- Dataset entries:
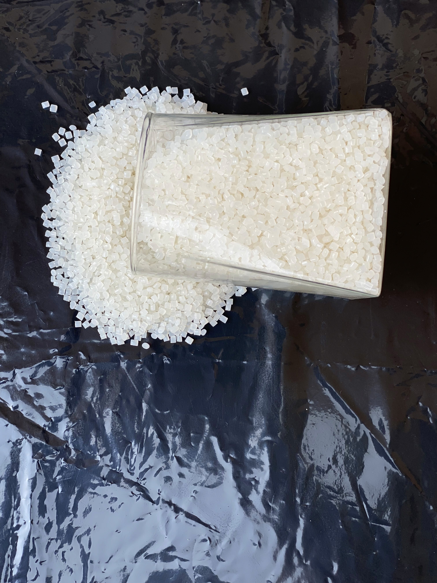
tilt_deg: -85.5
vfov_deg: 36.8
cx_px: 218
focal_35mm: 52
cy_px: 292
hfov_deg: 28.0
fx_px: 875
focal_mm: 6
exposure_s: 1/551
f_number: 2
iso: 20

- DESCRIPTION OF THE TASK:
All entries must be written out again exactly as given, with no pictures in the copy.

- ANSWER TO THE PROBLEM:
tilt_deg: -85.5
vfov_deg: 36.8
cx_px: 218
focal_35mm: 52
cy_px: 292
hfov_deg: 28.0
fx_px: 875
focal_mm: 6
exposure_s: 1/551
f_number: 2
iso: 20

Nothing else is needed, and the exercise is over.